# Worm Drive Circular Saw Guides



## JustLikeJames (Feb 14, 2014)

Hey everyone,
I'd like to make a guide for crosscutting boards and smaller panels with my worm drive circular saw. I got my inspiration from the kreg KMA2600 square cut.
I would have to mirror the jig and hold it against the workpiece with my right hand and saw in left hand. That puts me where I can't see the blade, plus I'm right handed. Also, I would always have to adjust to account for the kerf thickness. 
If I build it in the same orientation as the Kreg version, the wider side of the saw's shoe and all the motor weight would bear on the waste side of the cut. It just wouldn't be very stable and safe.

I apologize, I know that's all very hard to understand without me acting all of it out. 
I find the saw awkward in almost every task I do. 
Am I doing something wrong? Is there a trick I'm missing.


----------



## TedW (May 6, 2012)

I would strongly recommend you do not hold the jig in place with your hand. Use clamps. A worm drive saw delivers a tremendous amount of torque. If it kicks back, it would be really difficult to control, and the hand holding the jig could easily end up a casualty of the runaway saw blade. Unless you really know how to handle a worm drive saw, you should have both hands on the saw at all times, and the lumber and jig securely clamped in place.

Now about the jig, glue and screw a straight piece of 1/2" thick wood to a piece of plywood. Clamp it to a table or something, then carefully plunge the saw through the plywood while the sole is resting against the straight edge, and cut your slot in the plywood. Hope that makes sense. The plywood should be large enough that you have areas to place clamps that will not interfere with the saw during operation.
------------------------------------------------------------------------
- EXERCISE 1:
Update the records below by replacing "Pre-Chorus" with "Bridge" wherever it occurs, keeping every other character unchanged.

- SUPPLIED MATERIAL:
------------------------------------------------------------------------
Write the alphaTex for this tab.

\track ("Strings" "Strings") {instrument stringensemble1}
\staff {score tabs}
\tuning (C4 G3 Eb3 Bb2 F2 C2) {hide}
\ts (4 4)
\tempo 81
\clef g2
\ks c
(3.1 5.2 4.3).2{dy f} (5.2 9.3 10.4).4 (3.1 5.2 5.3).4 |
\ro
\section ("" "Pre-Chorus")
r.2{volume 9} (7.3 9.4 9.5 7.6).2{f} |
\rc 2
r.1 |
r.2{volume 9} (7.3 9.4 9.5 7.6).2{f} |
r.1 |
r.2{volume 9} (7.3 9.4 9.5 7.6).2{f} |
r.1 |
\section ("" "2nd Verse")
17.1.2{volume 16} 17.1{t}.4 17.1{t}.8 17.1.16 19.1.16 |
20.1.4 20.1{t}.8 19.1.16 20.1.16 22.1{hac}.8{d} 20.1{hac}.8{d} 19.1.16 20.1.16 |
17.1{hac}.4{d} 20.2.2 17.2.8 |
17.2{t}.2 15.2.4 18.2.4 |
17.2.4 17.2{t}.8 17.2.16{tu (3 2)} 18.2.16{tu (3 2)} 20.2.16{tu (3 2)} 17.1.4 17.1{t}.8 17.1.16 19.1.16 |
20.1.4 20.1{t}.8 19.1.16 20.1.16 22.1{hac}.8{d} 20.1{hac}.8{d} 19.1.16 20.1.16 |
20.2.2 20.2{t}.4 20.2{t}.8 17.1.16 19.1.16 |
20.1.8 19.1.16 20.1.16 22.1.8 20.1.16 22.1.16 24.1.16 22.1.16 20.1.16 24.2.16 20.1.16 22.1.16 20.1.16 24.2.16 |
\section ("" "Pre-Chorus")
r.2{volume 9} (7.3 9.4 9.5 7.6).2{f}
------------------------------------------------------------------------
- EXERCISE 2:
Continue the forum thread about worm drive circular saw guides from the point where it ends.

- EXERCISE OUTPUT 1:
Write the alphaTex for this tab.

\track ("Strings" "Strings") {instrument stringensemble1}
\staff {score tabs}
\tuning (C4 G3 Eb3 Bb2 F2 C2) {hide}
\ts (4 4)
\tempo 81
\clef g2
\ks c
(3.1 5.2 4.3).2{dy f} (5.2 9.3 10.4).4 (3.1 5.2 5.3).4 |
\ro
\section ("" "Bridge")
r.2{volume 9} (7.3 9.4 9.5 7.6).2{f} |
\rc 2
r.1 |
r.2{volume 9} (7.3 9.4 9.5 7.6).2{f} |
r.1 |
r.2{volume 9} (7.3 9.4 9.5 7.6).2{f} |
r.1 |
\section ("" "2nd Verse")
17.1.2{volume 16} 17.1{t}.4 17.1{t}.8 17.1.16 19.1.16 |
20.1.4 20.1{t}.8 19.1.16 20.1.16 22.1{hac}.8{d} 20.1{hac}.8{d} 19.1.16 20.1.16 |
17.1{hac}.4{d} 20.2.2 17.2.8 |
17.2{t}.2 15.2.4 18.2.4 |
17.2.4 17.2{t}.8 17.2.16{tu (3 2)} 18.2.16{tu (3 2)} 20.2.16{tu (3 2)} 17.1.4 17.1{t}.8 17.1.16 19.1.16 |
20.1.4 20.1{t}.8 19.1.16 20.1.16 22.1{hac}.8{d} 20.1{hac}.8{d} 19.1.16 20.1.16 |
20.2.2 20.2{t}.4 20.2{t}.8 17.1.16 19.1.16 |
20.1.8 19.1.16 20.1.16 22.1.8 20.1.16 22.1.16 24.1.16 22.1.16 20.1.16 24.2.16 20.1.16 22.1.16 20.1.16 24.2.16 |
\section ("" "Bridge")
r.2{volume 9} (7.3 9.4 9.5 7.6).2{f}

- EXERCISE OUTPUT 2:
----------



## JustLikeJames (Feb 14, 2014)

Thanks Tedster. That would essentially be a shorter version of the 8' long guide I use on full sheet stock. I think that's the route I'll have to go. I just liked the speed of not having to clamp it, like the kreg version for sidewinders but safety first. It's just a hobby anyways, so what am I in such a hurry for?
Thanks.


----------



## bandit571 (Jan 20, 2011)

Maybe one like this









It is just a piece of plywood, with a cleat and a rail. Have a 90 degree corner, add a cleat under it. The long edge can even be a "factory " edge. The rail acts like a fence. Clamp this over-sized speed square along a line. Run the saw along the fence, You can allow for the height of the saw on that side, as well.

I used it here to rip a board down, and have an almost perfectly straight line. It can also be used as a crosscut guide, for either a saw, or a router.

It was originally made to fit a Dewalt Job site saw as a fence. It worked better than the OEM fence.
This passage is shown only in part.